Cavaioli v. Board of Trustees of the State University

— In an action, inter alia, for a judgment declaring Education Law § 355-a unconstitutional, plaintiffs appeal from an order and judgment (one paper) of the Supreme Court, Nassau County (Burke, J.), entered April 13, 1984, which, inter alia, granted defendants’ motion to dismiss the complaint.

Order and judgment modified, on the law, by (1) adding a provision declaring that Education Law § 355-a is constitutional, and (2) adding after "is hereby dismissed” the words "in all other respects on the merits” (see, Lanza v Wagner, 11 NY2d 317, 334, appeal dismissed 371 US 74, cert denied 371 US 901). As so modified, order and judgment affirmed, without costs or disbursements.

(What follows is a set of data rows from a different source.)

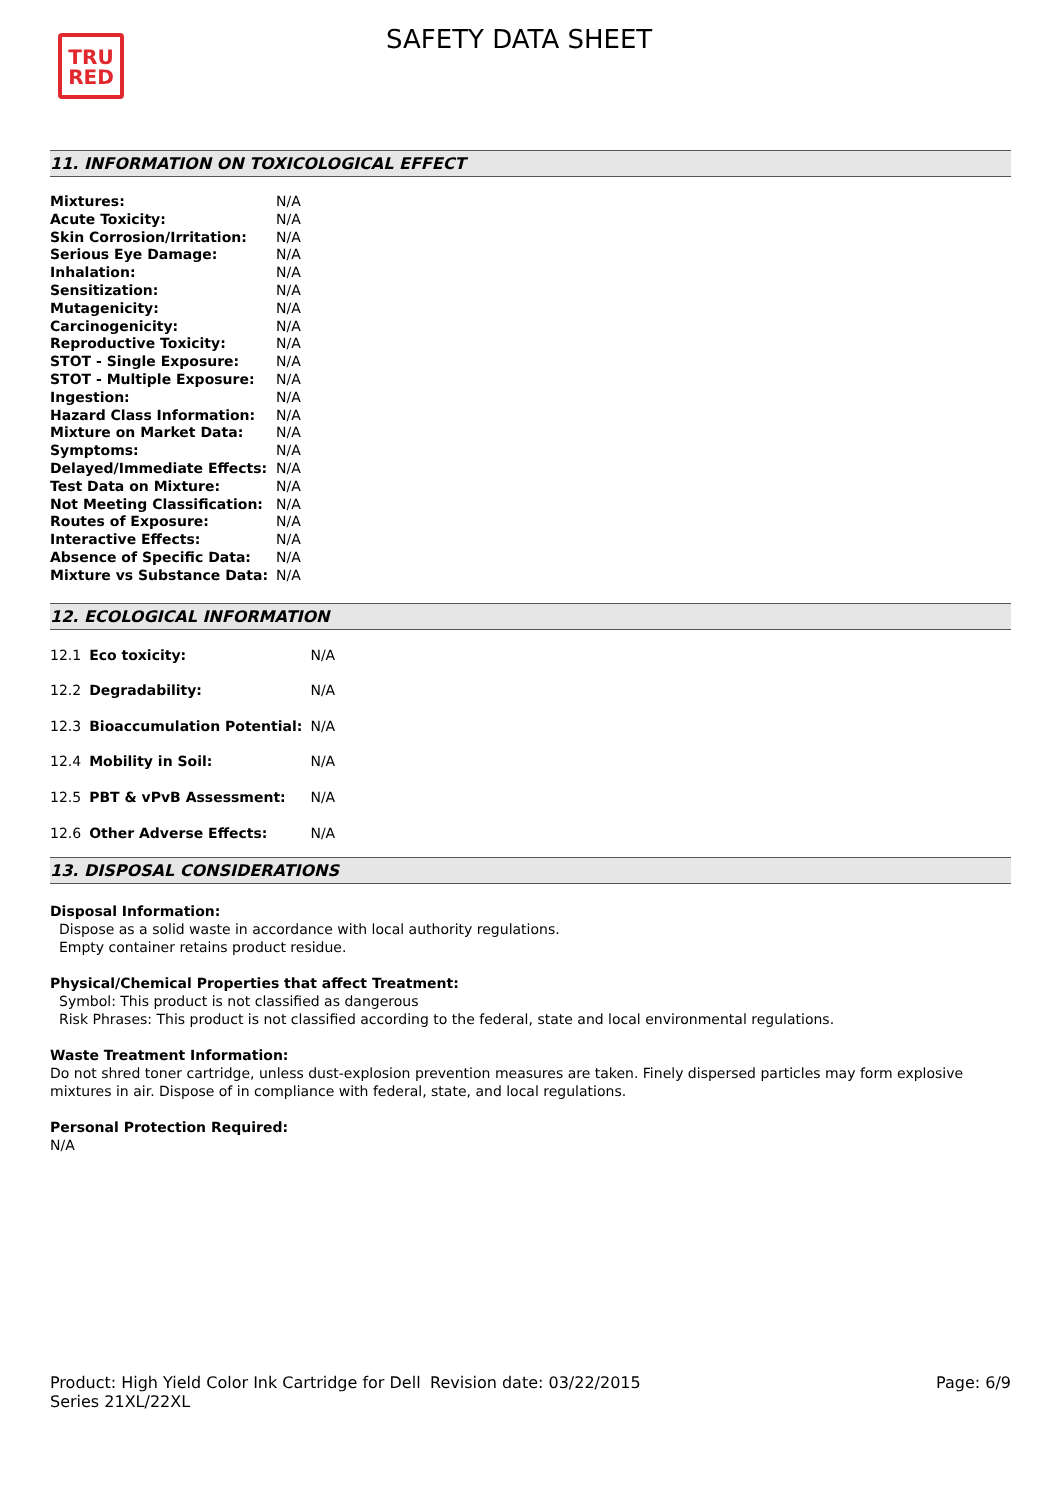TRU
RED
SAFETY DATA SHEET
11. INFORMATION ON TOXICOLOGICAL EFFECT
| Mixtures: | N/A |
| Acute Toxicity: | N/A |
| Skin Corrosion/Irritation: | N/A |
| Serious Eye Damage: | N/A |
| Inhalation: | N/A |
| Sensitization: | N/A |
| Mutagenicity: | N/A |
| Carcinogenicity: | N/A |
| Reproductive Toxicity: | N/A |
| STOT - Single Exposure: | N/A |
| STOT - Multiple Exposure: | N/A |
| Ingestion: | N/A |
| Hazard Class Information: | N/A |
| Mixture on Market Data: | N/A |
| Symptoms: | N/A |
| Delayed/Immediate Effects: | N/A |
| Test Data on Mixture: | N/A |
| Not Meeting Classification: | N/A |
| Routes of Exposure: | N/A |
| Interactive Effects: | N/A |
| Absence of Specific Data: | N/A |
| Mixture vs Substance Data: | N/A |
12. ECOLOGICAL INFORMATION
| 12.1 | Eco toxicity: | N/A |
| 12.2 | Degradability: | N/A |
| 12.3 | Bioaccumulation Potential: | N/A |
| 12.4 | Mobility in Soil: | N/A |
| 12.5 | PBT & vPvB Assessment: | N/A |
| 12.6 | Other Adverse Effects: | N/A |
13. DISPOSAL CONSIDERATIONS
Disposal Information:
Dispose as a solid waste in accordance with local authority regulations.
Empty container retains product residue.
Physical/Chemical Properties that affect Treatment:
Symbol: This product is not classified as dangerous
Risk Phrases: This product is not classified according to the federal, state and local environmental regulations.
Waste Treatment Information:
Do not shred toner cartridge, unless dust-explosion prevention measures are taken. Finely dispersed particles may form explosive mixtures in air. Dispose of in compliance with federal, state, and local regulations.
Personal Protection Required:
N/A
Product: High Yield Color Ink Cartridge for Dell Series 21XL/22XL
Revision date: 03/22/2015 Page: 6/9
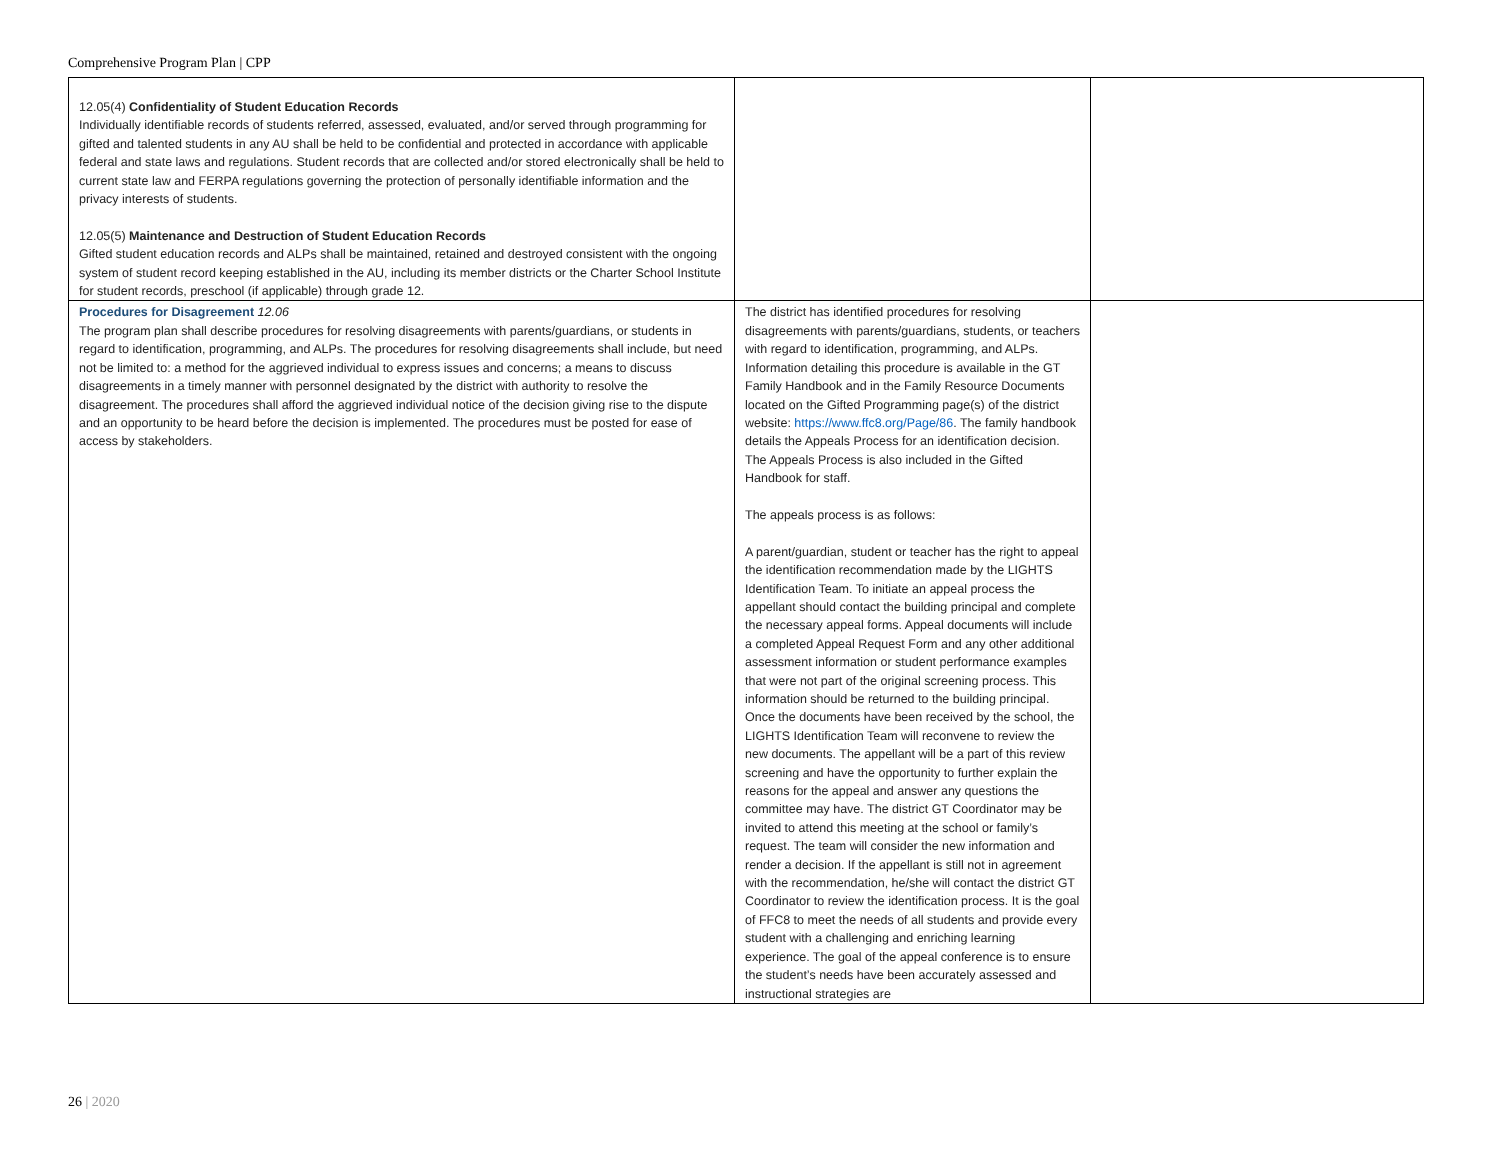Comprehensive Program Plan | CPP
| 12.05(4) Confidentiality of Student Education Records Individually identifiable records of students referred, assessed, evaluated, and/or served through programming for gifted and talented students in any AU shall be held to be confidential and protected in accordance with applicable federal and state laws and regulations. Student records that are collected and/or stored electronically shall be held to current state law and FERPA regulations governing the protection of personally identifiable information and the privacy interests of students. 12.05(5) Maintenance and Destruction of Student Education Records Gifted student education records and ALPs shall be maintained, retained and destroyed consistent with the ongoing system of student record keeping established in the AU, including its member districts or the Charter School Institute for student records, preschool (if applicable) through grade 12. | | |
| Procedures for Disagreement 12.06 The program plan shall describe procedures for resolving disagreements with parents/guardians, or students in regard to identification, programming, and ALPs. The procedures for resolving disagreements shall include, but need not be limited to: a method for the aggrieved individual to express issues and concerns; a means to discuss disagreements in a timely manner with personnel designated by the district with authority to resolve the disagreement. The procedures shall afford the aggrieved individual notice of the decision giving rise to the dispute and an opportunity to be heard before the decision is implemented. The procedures must be posted for ease of access by stakeholders. | The district has identified procedures for resolving disagreements with parents/guardians, students, or teachers with regard to identification, programming, and ALPs. Information detailing this procedure is available in the GT Family Handbook and in the Family Resource Documents located on the Gifted Programming page(s) of the district website: https://www.ffc8.org/Page/86 . The family handbook details the Appeals Process for an identification decision. The Appeals Process is also included in the Gifted Handbook for staff. The appeals process is as follows: A parent/guardian, student or teacher has the right to appeal the identification recommendation made by the LIGHTS Identification Team. To initiate an appeal process the appellant should contact the building principal and complete the necessary appeal forms. Appeal documents will include a completed Appeal Request Form and any other additional assessment information or student performance examples that were not part of the original screening process. This information should be returned to the building principal. Once the documents have been received by the school, the LIGHTS Identification Team will reconvene to review the new documents. The appellant will be a part of this review screening and have the opportunity to further explain the reasons for the appeal and answer any questions the committee may have. The district GT Coordinator may be invited to attend this meeting at the school or family’s request. The team will consider the new information and render a decision. If the appellant is still not in agreement with the recommendation, he/she will contact the district GT Coordinator to review the identification process. It is the goal of FFC8 to meet the needs of all students and provide every student with a challenging and enriching learning experience. The goal of the appeal conference is to ensure the student’s needs have been accurately assessed and instructional strategies are | |
26 | 2020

Plaintiffs are professional employees of the State University of New York Agricultural and Technical College at Farming-dale, a two-year college. They challenge the constitutionality of Education Law § 355-a, which delegates to the State University Trustees the task of determining the salary schedule for the system’s professional employees. Plaintiffs further challenge, also on constitutional grounds, the actions of the Trustees in promulgating a salary schedule which differentiates between professionals at the two-year colleges and their counterparts at the four-year colleges and universities.

Although Education Law § 355-a does not by its terms provide standards for the determination of appropriate salaries, the field of salary determination is not amenable to the dictation of "rigid formulas” by the Legislature to administrative officials (see, Matter of Nicholas v Kahn, 47 NY2d 24, 31). Sufficient standards for the determination of salaries are found in those statutes which impose general duties and obligations upon the Trustees (see, Education Law §§ 354, 355). The delegation of power in Education Law § 355-a was, therefore, not unconstitutional.

Turning to plaintiffs’ claims against the Trustees for back pay, we note that the Supreme Court has jurisdiction to render declaratory judgments (CPLR 3001), and although claims that are primarily against the State for damages must be brought in the Court of Claims (see, Cass v State of New York, 58 NY2d 460, 463), the Supreme Court may consider a claim for injunctive relief against the State as long as the claim is not primarily one for damages, (see, e.g., Weissman v Evans, 56 NY2d 458). Plaintiffs’ claims for back pay were not *690the primary claims, but, rather, were annexed to and dependent upon the claim seeking the requisite preliminary determination that the Trustees’ actions were unconstitutional. The Supreme Court should therefore have retained jurisdiction over those causes of action.

However, upon examination of the merits of plaintiffs’ claims against the Trustees, which alleged that they had formulated an arbitrary, capricious and discriminatory salary schedule, it is apparent that the Trustees did, in fact, have a reasonable basis for the distinctions drawn by the salary schedule (see, Matter of Tolub v Evans, 58 NY2d 1, 8, appeal dismissed 460 US 1076). Therefore, these claims must also fail. Mollen, P. J., Mangano, Lawrence and Hooper, JJ., concur.